Once those first hospital traumas were behind me and my tremendous sense of melancholy, homesickness, missing my mother, had become less intense, I started sneaking out. We weren’t allowed to go out alone; we had to be accompanied by two of the embassy’s policemen-with-diplomatic-passports—nice guys at first glance but, especially the Asturian driver, grouchy as hell. But I started taking on jobs that nobody wanted to do: taking the mail to
la poste
, being a messenger between the embassy and the offices of various UNESCO countries. Between one visit and another, I’d go out to the street, breathe some fresh air, smoke a cigarette, and walk two or three times around the Métro entrance. I’d never entered the Métro; I was terrified of entering the Métro. The Communists said women were raped and murdered there. The other thing I was terrified of was shopping. To Communists, shopping was an illness, a disease. And I wanted to go home to my mother in the same condition she’d seen me leave in: healthy, perfectly healthy,
although with an almost chronic anemia and less meat on my bones than it would take to make a meatball.

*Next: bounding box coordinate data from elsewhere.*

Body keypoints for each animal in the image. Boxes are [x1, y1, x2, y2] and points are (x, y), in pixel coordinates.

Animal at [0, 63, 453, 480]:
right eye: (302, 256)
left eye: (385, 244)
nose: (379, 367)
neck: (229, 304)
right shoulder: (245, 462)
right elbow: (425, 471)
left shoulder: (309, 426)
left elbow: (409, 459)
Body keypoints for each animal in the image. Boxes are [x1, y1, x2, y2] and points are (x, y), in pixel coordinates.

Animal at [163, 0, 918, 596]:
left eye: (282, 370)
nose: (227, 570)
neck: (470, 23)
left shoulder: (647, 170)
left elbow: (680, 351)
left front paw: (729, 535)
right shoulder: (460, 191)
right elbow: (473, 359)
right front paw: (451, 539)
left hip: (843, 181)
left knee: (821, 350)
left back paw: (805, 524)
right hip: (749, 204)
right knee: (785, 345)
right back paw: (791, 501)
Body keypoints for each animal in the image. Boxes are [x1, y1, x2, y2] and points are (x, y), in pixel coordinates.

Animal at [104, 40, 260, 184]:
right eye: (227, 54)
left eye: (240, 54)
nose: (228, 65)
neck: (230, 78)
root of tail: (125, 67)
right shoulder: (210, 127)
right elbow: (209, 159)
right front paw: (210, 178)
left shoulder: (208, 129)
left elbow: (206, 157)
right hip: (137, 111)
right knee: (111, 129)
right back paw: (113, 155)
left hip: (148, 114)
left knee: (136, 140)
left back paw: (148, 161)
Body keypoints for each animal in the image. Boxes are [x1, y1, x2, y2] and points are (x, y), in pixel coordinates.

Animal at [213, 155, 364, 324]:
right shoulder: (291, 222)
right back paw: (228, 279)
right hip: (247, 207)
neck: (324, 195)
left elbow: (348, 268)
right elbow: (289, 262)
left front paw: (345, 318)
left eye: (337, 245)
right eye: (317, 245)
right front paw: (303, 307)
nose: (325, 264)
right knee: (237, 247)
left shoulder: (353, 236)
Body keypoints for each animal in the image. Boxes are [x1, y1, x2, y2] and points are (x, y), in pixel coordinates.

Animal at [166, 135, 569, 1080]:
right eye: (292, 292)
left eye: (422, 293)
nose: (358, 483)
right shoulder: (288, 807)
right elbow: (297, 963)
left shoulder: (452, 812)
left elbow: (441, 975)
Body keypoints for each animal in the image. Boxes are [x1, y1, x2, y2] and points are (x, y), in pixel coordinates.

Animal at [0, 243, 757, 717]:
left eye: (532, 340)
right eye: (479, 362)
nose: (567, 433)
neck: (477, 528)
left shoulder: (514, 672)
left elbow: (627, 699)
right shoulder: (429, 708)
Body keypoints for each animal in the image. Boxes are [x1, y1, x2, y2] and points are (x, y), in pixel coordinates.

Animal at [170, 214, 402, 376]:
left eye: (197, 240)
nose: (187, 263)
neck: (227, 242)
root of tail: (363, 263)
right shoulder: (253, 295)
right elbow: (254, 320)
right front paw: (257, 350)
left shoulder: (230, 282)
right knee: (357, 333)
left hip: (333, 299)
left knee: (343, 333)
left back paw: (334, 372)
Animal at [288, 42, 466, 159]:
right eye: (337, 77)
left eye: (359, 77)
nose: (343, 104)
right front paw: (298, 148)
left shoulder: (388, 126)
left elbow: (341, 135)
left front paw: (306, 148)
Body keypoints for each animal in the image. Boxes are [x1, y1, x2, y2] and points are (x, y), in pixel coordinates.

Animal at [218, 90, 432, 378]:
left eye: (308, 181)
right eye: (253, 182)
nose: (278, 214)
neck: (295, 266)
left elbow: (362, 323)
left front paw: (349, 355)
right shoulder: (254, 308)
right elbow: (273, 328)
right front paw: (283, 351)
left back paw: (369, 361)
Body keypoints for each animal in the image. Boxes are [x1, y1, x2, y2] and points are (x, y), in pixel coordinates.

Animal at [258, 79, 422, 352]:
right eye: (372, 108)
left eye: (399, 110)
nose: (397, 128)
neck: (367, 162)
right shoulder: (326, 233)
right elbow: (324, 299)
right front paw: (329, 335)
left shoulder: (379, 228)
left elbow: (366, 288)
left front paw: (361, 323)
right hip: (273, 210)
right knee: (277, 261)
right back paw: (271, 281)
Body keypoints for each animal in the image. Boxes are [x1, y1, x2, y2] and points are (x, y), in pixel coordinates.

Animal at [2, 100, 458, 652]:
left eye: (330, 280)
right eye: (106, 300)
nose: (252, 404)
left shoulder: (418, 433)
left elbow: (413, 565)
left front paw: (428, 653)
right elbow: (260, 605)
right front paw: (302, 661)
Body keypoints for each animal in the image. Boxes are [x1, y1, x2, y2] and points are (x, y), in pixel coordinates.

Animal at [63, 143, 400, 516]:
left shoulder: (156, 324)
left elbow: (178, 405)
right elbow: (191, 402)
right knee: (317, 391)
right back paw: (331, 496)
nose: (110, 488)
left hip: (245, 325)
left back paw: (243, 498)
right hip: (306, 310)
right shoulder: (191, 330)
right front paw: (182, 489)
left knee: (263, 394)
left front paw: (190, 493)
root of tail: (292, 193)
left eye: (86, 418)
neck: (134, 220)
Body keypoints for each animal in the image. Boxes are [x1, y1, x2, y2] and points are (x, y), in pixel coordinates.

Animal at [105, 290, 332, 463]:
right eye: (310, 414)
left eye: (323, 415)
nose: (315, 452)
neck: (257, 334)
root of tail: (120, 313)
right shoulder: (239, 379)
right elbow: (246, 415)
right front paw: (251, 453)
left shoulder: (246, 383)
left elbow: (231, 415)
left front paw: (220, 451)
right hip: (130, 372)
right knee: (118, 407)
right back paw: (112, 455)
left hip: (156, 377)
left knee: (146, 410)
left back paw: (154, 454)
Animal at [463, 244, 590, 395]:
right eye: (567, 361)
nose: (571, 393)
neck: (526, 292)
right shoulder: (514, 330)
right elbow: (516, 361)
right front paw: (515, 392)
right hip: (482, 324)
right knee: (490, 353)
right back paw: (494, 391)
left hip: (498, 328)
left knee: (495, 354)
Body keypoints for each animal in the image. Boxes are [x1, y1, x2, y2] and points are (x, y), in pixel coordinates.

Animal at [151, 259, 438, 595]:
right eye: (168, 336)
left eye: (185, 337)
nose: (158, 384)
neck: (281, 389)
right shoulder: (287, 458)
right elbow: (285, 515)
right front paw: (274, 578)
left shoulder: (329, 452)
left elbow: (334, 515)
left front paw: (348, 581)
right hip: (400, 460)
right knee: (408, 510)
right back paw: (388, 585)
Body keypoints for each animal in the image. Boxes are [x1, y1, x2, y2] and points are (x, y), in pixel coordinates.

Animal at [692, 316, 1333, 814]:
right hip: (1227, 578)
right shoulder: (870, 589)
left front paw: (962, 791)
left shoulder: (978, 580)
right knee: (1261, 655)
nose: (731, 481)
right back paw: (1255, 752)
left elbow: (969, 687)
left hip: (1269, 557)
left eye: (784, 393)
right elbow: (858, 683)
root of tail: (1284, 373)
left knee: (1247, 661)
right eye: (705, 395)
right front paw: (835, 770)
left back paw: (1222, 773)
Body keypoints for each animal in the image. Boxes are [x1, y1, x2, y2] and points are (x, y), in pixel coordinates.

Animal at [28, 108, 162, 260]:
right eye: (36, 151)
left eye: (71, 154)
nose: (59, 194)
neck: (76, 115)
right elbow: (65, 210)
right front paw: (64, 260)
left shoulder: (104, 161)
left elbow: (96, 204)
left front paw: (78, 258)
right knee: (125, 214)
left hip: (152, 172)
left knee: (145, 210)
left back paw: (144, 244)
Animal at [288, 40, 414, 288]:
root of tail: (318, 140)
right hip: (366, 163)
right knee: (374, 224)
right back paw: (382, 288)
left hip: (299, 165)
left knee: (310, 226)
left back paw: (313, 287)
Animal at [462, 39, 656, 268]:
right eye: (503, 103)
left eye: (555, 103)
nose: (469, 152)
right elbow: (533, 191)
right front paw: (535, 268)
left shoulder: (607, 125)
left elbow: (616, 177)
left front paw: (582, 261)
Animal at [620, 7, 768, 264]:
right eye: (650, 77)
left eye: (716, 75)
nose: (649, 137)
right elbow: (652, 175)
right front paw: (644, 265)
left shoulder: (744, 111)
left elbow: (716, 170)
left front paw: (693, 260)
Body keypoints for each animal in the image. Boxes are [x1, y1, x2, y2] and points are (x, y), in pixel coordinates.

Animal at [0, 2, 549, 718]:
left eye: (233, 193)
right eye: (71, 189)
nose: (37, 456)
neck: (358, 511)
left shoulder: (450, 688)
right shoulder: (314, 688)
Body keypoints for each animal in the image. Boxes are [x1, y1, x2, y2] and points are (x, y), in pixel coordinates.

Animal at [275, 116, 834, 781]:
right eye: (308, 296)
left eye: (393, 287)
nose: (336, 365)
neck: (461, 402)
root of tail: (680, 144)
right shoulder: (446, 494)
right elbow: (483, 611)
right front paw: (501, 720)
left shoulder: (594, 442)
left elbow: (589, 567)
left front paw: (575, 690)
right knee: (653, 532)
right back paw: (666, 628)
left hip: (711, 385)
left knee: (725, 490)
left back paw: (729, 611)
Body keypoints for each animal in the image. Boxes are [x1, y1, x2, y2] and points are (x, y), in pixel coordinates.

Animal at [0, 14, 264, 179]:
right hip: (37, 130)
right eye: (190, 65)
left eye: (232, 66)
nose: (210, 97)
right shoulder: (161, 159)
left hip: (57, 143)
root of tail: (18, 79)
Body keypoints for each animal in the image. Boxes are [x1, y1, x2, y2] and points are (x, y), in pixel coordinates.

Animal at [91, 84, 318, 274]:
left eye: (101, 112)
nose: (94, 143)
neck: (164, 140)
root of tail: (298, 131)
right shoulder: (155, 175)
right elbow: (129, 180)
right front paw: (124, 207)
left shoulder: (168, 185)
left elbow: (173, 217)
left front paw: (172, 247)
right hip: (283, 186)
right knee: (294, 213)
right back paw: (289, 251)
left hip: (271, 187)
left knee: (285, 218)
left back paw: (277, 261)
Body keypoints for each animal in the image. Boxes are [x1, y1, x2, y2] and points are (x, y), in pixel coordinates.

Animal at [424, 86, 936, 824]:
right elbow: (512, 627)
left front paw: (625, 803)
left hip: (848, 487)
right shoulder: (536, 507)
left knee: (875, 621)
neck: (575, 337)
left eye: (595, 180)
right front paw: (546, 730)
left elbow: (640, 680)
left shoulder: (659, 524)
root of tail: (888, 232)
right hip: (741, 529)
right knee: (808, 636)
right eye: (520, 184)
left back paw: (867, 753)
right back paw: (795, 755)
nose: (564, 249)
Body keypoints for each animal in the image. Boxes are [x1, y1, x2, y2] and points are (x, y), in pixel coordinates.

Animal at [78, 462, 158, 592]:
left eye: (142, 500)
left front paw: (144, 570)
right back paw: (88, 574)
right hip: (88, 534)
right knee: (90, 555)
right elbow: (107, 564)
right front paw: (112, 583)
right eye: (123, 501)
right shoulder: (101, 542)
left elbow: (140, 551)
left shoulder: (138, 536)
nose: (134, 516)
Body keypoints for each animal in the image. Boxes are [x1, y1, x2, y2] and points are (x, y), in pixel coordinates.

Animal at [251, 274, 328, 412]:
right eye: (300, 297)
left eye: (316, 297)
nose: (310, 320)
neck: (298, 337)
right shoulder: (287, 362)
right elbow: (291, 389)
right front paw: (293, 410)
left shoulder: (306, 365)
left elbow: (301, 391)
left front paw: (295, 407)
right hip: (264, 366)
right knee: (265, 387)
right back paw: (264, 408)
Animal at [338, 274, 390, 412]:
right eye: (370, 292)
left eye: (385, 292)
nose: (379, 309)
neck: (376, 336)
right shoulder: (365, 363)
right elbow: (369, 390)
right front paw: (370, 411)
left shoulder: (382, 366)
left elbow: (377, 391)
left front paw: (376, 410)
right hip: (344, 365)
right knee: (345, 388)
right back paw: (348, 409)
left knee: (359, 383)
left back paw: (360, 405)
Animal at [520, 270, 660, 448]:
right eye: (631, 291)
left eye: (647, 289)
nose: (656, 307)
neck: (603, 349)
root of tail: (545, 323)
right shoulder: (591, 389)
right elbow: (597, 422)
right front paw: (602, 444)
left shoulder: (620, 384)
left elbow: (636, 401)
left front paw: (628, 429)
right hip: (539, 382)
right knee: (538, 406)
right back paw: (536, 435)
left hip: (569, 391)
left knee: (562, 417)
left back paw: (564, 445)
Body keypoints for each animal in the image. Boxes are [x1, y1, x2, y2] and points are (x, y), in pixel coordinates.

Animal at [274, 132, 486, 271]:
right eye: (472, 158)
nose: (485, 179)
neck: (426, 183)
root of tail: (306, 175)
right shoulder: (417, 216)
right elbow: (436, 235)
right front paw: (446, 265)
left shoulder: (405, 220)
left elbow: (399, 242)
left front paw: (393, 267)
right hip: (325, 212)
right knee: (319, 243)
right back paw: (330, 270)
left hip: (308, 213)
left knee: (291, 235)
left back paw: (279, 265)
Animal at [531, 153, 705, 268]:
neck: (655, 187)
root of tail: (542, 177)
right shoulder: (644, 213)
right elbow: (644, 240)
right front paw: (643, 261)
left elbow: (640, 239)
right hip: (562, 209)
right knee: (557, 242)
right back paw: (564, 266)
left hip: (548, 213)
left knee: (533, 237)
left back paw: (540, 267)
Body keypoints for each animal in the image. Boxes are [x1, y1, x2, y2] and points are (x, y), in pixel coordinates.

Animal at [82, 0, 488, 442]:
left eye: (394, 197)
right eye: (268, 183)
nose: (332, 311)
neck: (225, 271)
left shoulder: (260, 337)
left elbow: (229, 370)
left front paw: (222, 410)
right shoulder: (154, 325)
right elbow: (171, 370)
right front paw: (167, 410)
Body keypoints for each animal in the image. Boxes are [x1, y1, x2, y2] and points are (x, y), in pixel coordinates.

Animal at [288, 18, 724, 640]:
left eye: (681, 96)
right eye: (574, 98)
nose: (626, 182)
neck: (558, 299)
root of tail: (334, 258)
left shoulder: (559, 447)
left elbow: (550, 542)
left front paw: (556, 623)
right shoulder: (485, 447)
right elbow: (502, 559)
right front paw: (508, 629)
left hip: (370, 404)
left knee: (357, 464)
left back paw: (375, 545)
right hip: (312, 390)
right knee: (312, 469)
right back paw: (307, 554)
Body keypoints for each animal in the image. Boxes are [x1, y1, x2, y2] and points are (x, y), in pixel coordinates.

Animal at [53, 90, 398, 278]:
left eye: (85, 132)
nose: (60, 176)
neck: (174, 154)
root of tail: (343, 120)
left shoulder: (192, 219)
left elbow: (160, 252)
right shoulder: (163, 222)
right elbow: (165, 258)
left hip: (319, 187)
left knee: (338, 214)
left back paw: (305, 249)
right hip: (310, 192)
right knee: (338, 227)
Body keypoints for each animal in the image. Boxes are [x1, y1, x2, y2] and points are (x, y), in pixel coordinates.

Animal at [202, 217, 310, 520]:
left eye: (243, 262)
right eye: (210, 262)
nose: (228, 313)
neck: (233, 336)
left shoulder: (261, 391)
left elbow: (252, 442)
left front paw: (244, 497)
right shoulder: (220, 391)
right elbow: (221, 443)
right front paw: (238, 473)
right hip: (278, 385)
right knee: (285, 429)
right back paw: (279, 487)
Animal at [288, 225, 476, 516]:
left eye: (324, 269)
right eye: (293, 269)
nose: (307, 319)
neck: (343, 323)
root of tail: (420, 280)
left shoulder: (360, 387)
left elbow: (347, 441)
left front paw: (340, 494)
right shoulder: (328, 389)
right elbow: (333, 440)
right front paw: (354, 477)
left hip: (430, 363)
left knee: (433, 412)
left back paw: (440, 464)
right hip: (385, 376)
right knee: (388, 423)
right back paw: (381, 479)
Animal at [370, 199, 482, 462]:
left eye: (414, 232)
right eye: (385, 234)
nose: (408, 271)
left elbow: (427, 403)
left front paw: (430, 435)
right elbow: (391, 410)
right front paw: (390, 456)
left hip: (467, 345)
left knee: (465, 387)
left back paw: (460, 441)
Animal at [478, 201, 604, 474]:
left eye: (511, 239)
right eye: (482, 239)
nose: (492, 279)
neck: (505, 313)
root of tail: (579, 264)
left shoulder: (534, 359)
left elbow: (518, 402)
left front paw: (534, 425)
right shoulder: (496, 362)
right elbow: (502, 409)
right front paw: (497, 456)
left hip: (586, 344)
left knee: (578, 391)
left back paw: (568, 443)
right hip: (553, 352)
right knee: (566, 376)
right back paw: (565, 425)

Finally I was given the assignment of carrying some secret correspondence between the UNESCO office and the Cuban Embassy. That day the Asturian driver was working with the ambassador and the diplomatic police in an important meeting to prepare for the visit of a high-ranking French government official. There was no help for it: I’d have to take the Métro. The Spanish secretary—another Communist—walked with me to the entrance of the Métro, showed me how to buy a ticket, how to slip it into the slot, and how to quickly slip inside. I got stuck three times. I looked around—I was more embarrassed than I’d ever been in my life. People couldn’t understand why I couldn’t get through the turnstile. I banged into that turnstile so many times that the ticket seller finally came out of his booth and opened the handicapped entrance for me, thinking I had some sort of brain malformation that prevented me from entering the Métro like a normal person. Once I’d delivered those important documents that made me incredibly nervous because everywhere I looked I could see the Enemy that was going to snatch them out of my hands in broad daylight—of course I didn’t open the envelope (it’s best to remain ignorant of a dictatorship’s secrets), although I admit I was tempted—I left the embassy and walked back. It was then that I felt—that I breathed—free. I was alone, apparently nobody was watching me, and if I felt like it, I could take off running to the American Embassy and ask for political asylum. I didn’t; I wanted to see my mother again and I was too in love with my husband. And when you’re too in love, the other person oftentimes isn’t, but that’s another story.